Each garden contains its own micro climate. Bulbs planted against the southern side of your house may bloom up to a week earlier than the same ones planted on the north side. Bulbs planted in dense shade may be twice as tall as those planted in full sun. Bulbs planted by a warm sidewalk may push out of the ground earlier due to the warmth absorbed by the concrete.
If you dig your bulbs, separate the bulbs and take off the old roots. It is important that the bulbs are completely dry before storing or they will rot. To dry bulbs, put on a mesh tray in the shade outside for a day or two before storing them. Good air circulation in storage is also important and never ever store in an airtight container.
To best care for your bulbs, the leaves must be left alone until they are yellow. This is because the foliage manufactures the food that is being stored in the bulb for next year's flower. Bulbs are actually a storage organ that helps the plant inside survive dormant periods. When dividing bulbs, dig the clumps once the leaves have dried down. You can replant right away or store in a well ventilated location away from heat until fall.
You can reach the Wooden Shoe Bulb Company fields by taking Interstate 5 to Woodburn, Exit 271, then traveling east seven miles, toward Molalla, to the flashing yellow light at Meridian Road. Turn right on Meridian Road and travel about two miles. The street address is 33814 S. Meridian Road. The entrance to the field is on the left.The fields are open from 9 a.m. to 6 p.m. daily. There is a fee of $4 per carload during the weekends. To get an update on the flower bloom status, call (800) 711-2006.

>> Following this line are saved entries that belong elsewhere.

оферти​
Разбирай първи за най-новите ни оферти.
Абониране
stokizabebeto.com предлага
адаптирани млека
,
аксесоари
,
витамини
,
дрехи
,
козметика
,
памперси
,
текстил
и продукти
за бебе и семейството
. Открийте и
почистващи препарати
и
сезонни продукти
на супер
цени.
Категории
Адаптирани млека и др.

Cathy Peterson belongs to the Clatsop County Master Gardener Association. "In the Garden" runs weekly in Coast Weekend. Please send comments and gardening news to "In the Garden," The Daily Astorian, P.O. Box 210, Astoria, OR 97103 or online to firstname.lastname@example.org
Schools can enter rose bush giveawayIn honor of National Garden Month, the National Gardening Association and Star Roses will give 20 school garden programs five rose bushes apiece to plant on school grounds.
The deadline for the application is Sunday, April 6 by mail and Thursday, April 10 by fax. This is the first time the NGA and Star Roses have paired up to offer the "Learning with Roses Awards."
You must download an application from the NGA's children's gardening Web page, www.kidsgarden.com
The application asks for the project coordinator, the number of children who actively participate in your garden project, and other specific information. Applicants should demonstrate a child-centered process in which young people plan, learn and work in an outdoor garden. Applicants will receive notification of awards by April 15.